Thursday, 5 August 2010: 2:30 PM
Red Cloud Peak (Keystone Resort)
The NOAH land-surface model is already a fairly complete representation of the soil-water-vegetation system and how it responds to the atmosphere, but until recently the canopy has been implemented as a single ``big-leaf" which does not allow for canopy induced stability effects to modify the vertical mixing of scalars emitted with the sub-canopy. Motivated by the work of van de Wiel et al. (2002) who demonstrated the importance of the canopy for simulating intermittent turbulence in the stable boundary layer, we have developed a coupled canopy-soil model by extending the NOAH land-surface system to include a vertical distribution of the sensible-, radiative-, and latent-heat fluxes, a height-dependent leaf-area density, stomatal resistance and leaf boundary layer resistances.

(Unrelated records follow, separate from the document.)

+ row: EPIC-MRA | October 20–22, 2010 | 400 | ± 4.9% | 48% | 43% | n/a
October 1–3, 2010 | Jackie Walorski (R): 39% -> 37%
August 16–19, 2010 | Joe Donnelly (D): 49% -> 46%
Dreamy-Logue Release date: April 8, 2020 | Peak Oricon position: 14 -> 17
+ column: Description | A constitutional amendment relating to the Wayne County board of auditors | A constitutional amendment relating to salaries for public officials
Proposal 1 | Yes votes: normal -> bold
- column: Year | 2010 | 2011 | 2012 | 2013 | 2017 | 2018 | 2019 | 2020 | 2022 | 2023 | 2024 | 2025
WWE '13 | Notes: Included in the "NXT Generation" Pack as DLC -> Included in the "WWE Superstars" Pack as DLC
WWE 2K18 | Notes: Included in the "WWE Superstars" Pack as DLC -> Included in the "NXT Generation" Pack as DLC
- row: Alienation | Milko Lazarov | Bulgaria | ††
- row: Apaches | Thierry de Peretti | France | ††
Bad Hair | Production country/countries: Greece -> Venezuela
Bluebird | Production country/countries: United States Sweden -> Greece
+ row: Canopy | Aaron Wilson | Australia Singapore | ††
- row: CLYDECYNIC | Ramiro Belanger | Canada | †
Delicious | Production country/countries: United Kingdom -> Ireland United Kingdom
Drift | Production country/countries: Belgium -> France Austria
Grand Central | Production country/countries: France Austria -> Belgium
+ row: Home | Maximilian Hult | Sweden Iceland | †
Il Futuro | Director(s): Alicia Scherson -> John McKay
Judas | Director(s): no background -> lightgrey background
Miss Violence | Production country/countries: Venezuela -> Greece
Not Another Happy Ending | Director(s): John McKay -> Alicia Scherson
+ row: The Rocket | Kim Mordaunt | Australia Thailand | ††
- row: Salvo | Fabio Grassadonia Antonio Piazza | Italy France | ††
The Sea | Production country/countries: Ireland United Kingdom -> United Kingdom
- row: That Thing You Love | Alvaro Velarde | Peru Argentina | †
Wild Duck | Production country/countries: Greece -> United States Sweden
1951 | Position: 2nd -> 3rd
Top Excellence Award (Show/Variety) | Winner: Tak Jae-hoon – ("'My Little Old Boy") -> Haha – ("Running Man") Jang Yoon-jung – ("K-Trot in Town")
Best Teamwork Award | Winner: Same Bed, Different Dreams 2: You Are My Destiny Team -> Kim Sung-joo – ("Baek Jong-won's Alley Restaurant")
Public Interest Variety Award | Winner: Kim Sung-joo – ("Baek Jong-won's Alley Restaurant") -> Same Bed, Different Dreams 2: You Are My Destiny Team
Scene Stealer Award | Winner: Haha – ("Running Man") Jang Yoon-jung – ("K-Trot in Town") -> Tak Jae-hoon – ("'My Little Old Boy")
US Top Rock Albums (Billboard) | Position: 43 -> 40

This new land-surface model is suitable for coupling with either one-dimensional models of canopy turbulence and scalar transport that could be implemented in mesoscale models, or with turbulence resolving simulations like those generated by large-eddy simulation. The intent is to allow for dynamic calculation of vegetation-imposed scalar sources/sinks determined by atmospheric demand, and to provide an avenue for the fluid mechanics to respond to rapid and local fluctuations in leaf temperature. We will briefly describe the model and show results testing the model against data from the CHATS campaign. Emphasis will be placed on presenting turbulence statistics and structure from large eddy simulation output comparing uncoupled- versus coupled-canopy simulations.